[[ PROVIDED DATA, beginning ]]

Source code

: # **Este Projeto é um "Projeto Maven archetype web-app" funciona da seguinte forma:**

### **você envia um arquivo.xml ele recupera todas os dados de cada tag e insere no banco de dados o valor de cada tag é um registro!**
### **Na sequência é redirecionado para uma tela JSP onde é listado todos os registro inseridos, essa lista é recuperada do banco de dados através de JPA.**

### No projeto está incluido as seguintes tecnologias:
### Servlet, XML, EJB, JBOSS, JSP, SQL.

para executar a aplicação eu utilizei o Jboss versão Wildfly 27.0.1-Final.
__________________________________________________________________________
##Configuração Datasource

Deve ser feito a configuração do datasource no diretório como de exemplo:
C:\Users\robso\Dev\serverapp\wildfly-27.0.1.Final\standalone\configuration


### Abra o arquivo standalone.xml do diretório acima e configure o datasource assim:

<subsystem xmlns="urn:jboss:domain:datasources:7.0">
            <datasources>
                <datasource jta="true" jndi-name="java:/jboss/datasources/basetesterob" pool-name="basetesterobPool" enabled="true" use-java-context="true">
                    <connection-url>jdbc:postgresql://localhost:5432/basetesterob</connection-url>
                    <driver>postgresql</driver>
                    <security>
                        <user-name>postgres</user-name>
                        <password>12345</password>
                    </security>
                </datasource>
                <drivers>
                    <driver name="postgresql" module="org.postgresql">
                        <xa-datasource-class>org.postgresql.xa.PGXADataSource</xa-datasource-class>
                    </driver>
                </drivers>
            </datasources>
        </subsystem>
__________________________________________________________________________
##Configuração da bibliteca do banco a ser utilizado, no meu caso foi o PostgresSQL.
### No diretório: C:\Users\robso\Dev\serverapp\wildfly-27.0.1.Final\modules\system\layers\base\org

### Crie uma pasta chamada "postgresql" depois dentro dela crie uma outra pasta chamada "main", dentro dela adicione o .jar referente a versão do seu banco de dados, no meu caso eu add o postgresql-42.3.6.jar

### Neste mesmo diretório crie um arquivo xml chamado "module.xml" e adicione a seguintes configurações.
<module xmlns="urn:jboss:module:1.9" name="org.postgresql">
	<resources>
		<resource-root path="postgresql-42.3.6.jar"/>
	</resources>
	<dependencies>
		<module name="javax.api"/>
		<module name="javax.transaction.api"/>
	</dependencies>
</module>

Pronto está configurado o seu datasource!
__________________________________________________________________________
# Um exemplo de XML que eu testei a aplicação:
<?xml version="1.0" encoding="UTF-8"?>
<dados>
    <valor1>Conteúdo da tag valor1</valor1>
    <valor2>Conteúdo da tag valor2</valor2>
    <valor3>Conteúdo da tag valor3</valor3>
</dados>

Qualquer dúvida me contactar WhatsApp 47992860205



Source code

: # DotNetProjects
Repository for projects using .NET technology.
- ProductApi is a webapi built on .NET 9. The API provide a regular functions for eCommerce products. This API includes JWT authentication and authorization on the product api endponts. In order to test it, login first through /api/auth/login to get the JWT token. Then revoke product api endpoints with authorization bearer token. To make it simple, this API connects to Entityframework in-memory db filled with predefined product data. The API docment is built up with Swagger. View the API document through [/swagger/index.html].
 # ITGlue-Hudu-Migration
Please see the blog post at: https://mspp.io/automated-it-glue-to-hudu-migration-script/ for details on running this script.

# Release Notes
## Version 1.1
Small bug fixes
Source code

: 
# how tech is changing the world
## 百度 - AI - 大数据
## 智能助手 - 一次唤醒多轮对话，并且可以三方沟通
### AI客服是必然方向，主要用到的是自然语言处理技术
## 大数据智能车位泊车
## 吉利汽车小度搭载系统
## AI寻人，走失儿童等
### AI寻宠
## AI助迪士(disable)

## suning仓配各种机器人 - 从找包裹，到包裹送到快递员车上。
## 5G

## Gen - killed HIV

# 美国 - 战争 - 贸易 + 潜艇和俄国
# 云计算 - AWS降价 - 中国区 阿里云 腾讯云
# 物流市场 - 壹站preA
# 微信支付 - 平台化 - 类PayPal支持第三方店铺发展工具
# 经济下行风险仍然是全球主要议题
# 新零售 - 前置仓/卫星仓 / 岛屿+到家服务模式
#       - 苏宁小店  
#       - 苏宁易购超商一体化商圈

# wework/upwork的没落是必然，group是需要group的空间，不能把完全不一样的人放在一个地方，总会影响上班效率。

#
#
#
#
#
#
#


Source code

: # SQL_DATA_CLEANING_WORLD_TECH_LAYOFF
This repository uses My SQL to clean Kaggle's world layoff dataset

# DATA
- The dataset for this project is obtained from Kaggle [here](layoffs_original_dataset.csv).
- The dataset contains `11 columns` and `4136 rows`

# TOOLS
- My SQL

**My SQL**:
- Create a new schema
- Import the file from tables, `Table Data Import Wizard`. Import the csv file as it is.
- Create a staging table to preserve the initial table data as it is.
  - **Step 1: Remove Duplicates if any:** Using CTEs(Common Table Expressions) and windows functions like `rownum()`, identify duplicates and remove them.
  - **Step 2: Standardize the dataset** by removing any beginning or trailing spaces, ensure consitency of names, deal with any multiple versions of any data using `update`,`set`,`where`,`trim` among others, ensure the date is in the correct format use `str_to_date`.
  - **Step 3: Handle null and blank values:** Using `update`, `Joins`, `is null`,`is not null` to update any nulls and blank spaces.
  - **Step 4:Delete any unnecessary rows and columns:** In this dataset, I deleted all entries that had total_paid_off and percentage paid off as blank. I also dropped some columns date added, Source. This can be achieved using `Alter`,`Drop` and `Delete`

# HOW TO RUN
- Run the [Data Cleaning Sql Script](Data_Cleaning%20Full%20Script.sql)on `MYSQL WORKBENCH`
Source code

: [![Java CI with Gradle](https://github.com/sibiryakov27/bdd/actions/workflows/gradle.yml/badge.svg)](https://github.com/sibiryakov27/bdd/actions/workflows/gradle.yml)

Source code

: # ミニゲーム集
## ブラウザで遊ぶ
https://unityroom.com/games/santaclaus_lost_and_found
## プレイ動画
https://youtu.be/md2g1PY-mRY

[[ PROVIDED DATA, end ]]

### TO DO
When you answer, repeat all of the material exactly as given.

### SOLUTION TO THIS PROBLEM
Source code

: # **Este Projeto é um "Projeto Maven archetype web-app" funciona da seguinte forma:**

### **você envia um arquivo.xml ele recupera todas os dados de cada tag e insere no banco de dados o valor de cada tag é um registro!**
### **Na sequência é redirecionado para uma tela JSP onde é listado todos os registro inseridos, essa lista é recuperada do banco de dados através de JPA.**

### No projeto está incluido as seguintes tecnologias:
### Servlet, XML, EJB, JBOSS, JSP, SQL.

para executar a aplicação eu utilizei o Jboss versão Wildfly 27.0.1-Final.
__________________________________________________________________________
##Configuração Datasource

Deve ser feito a configuração do datasource no diretório como de exemplo:
C:\Users\robso\Dev\serverapp\wildfly-27.0.1.Final\standalone\configuration


### Abra o arquivo standalone.xml do diretório acima e configure o datasource assim:

<subsystem xmlns="urn:jboss:domain:datasources:7.0">
            <datasources>
                <datasource jta="true" jndi-name="java:/jboss/datasources/basetesterob" pool-name="basetesterobPool" enabled="true" use-java-context="true">
                    <connection-url>jdbc:postgresql://localhost:5432/basetesterob</connection-url>
                    <driver>postgresql</driver>
                    <security>
                        <user-name>postgres</user-name>
                        <password>12345</password>
                    </security>
                </datasource>
                <drivers>
                    <driver name="postgresql" module="org.postgresql">
                        <xa-datasource-class>org.postgresql.xa.PGXADataSource</xa-datasource-class>
                    </driver>
                </drivers>
            </datasources>
        </subsystem>
__________________________________________________________________________
##Configuração da bibliteca do banco a ser utilizado, no meu caso foi o PostgresSQL.
### No diretório: C:\Users\robso\Dev\serverapp\wildfly-27.0.1.Final\modules\system\layers\base\org

### Crie uma pasta chamada "postgresql" depois dentro dela crie uma outra pasta chamada "main", dentro dela adicione o .jar referente a versão do seu banco de dados, no meu caso eu add o postgresql-42.3.6.jar

### Neste mesmo diretório crie um arquivo xml chamado "module.xml" e adicione a seguintes configurações.
<module xmlns="urn:jboss:module:1.9" name="org.postgresql">
	<resources>
		<resource-root path="postgresql-42.3.6.jar"/>
	</resources>
	<dependencies>
		<module name="javax.api"/>
		<module name="javax.transaction.api"/>
	</dependencies>
</module>

Pronto está configurado o seu datasource!
__________________________________________________________________________
# Um exemplo de XML que eu testei a aplicação:
<?xml version="1.0" encoding="UTF-8"?>
<dados>
    <valor1>Conteúdo da tag valor1</valor1>
    <valor2>Conteúdo da tag valor2</valor2>
    <valor3>Conteúdo da tag valor3</valor3>
</dados>

Qualquer dúvida me contactar WhatsApp 47992860205



Source code

: # DotNetProjects
Repository for projects using .NET technology.
- ProductApi is a webapi built on .NET 9. The API provide a regular functions for eCommerce products. This API includes JWT authentication and authorization on the product api endponts. In order to test it, login first through /api/auth/login to get the JWT token. Then revoke product api endpoints with authorization bearer token. To make it simple, this API connects to Entityframework in-memory db filled with predefined product data. The API docment is built up with Swagger. View the API document through [/swagger/index.html].
 # ITGlue-Hudu-Migration
Please see the blog post at: https://mspp.io/automated-it-glue-to-hudu-migration-script/ for details on running this script.

# Release Notes
## Version 1.1
Small bug fixes
Source code

: 
# how tech is changing the world
## 百度 - AI - 大数据
## 智能助手 - 一次唤醒多轮对话，并且可以三方沟通
### AI客服是必然方向，主要用到的是自然语言处理技术
## 大数据智能车位泊车
## 吉利汽车小度搭载系统
## AI寻人，走失儿童等
### AI寻宠
## AI助迪士(disable)

## suning仓配各种机器人 - 从找包裹，到包裹送到快递员车上。
## 5G

## Gen - killed HIV

# 美国 - 战争 - 贸易 + 潜艇和俄国
# 云计算 - AWS降价 - 中国区 阿里云 腾讯云
# 物流市场 - 壹站preA
# 微信支付 - 平台化 - 类PayPal支持第三方店铺发展工具
# 经济下行风险仍然是全球主要议题
# 新零售 - 前置仓/卫星仓 / 岛屿+到家服务模式
#       - 苏宁小店  
#       - 苏宁易购超商一体化商圈

# wework/upwork的没落是必然，group是需要group的空间，不能把完全不一样的人放在一个地方，总会影响上班效率。

#
#
#
#
#
#
#


Source code

: # SQL_DATA_CLEANING_WORLD_TECH_LAYOFF
This repository uses My SQL to clean Kaggle's world layoff dataset

# DATA
- The dataset for this project is obtained from Kaggle [here](layoffs_original_dataset.csv).
- The dataset contains `11 columns` and `4136 rows`

# TOOLS
- My SQL

**My SQL**:
- Create a new schema
- Import the file from tables, `Table Data Import Wizard`. Import the csv file as it is.
- Create a staging table to preserve the initial table data as it is.
  - **Step 1: Remove Duplicates if any:** Using CTEs(Common Table Expressions) and windows functions like `rownum()`, identify duplicates and remove them.
  - **Step 2: Standardize the dataset** by removing any beginning or trailing spaces, ensure consitency of names, deal with any multiple versions of any data using `update`,`set`,`where`,`trim` among others, ensure the date is in the correct format use `str_to_date`.
  - **Step 3: Handle null and blank values:** Using `update`, `Joins`, `is null`,`is not null` to update any nulls and blank spaces.
  - **Step 4:Delete any unnecessary rows and columns:** In this dataset, I deleted all entries that had total_paid_off and percentage paid off as blank. I also dropped some columns date added, Source. This can be achieved using `Alter`,`Drop` and `Delete`

# HOW TO RUN
- Run the [Data Cleaning Sql Script](Data_Cleaning%20Full%20Script.sql)on `MYSQL WORKBENCH`
Source code

: [![Java CI with Gradle](https://github.com/sibiryakov27/bdd/actions/workflows/gradle.yml/badge.svg)](https://github.com/sibiryakov27/bdd/actions/workflows/gradle.yml)

Source code

: # ミニゲーム集
## ブラウザで遊ぶ
https://unityroom.com/games/santaclaus_lost_and_found
## プレイ動画
https://youtu.be/md2g1PY-mRY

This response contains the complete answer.